**Task instructions:** For every line below, restate it exactly and drop the images.

□ □ □ □

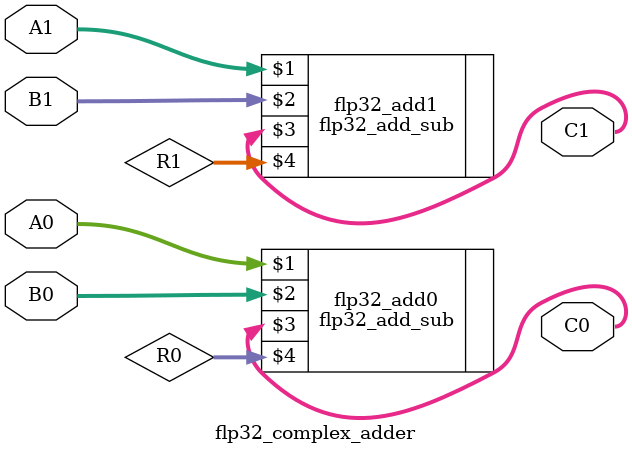
<source format=v>
`timescale 1ns / 1ps


module flp32_complex_adder(A0,A1,B0,B1,C0,C1);
    
    input [31:0] A0,A1,B0,B1;
    output [31:0] C0,C1;
    wire [31:0] R0,R1;
    
    flp32_add_sub flp32_add0(A0,B0,C0,R0);
    flp32_add_sub flp32_add1(A1,B1,C1,R1);       
    

endmodule

</source>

□ □ □ □

**Written reply:**
<source format=v>
`timescale 1ns / 1ps


module flp32_complex_adder(A0,A1,B0,B1,C0,C1);
    
    input [31:0] A0,A1,B0,B1;
    output [31:0] C0,C1;
    wire [31:0] R0,R1;
    
    flp32_add_sub flp32_add0(A0,B0,C0,R0);
    flp32_add_sub flp32_add1(A1,B1,C1,R1);       
    

endmodule

</source>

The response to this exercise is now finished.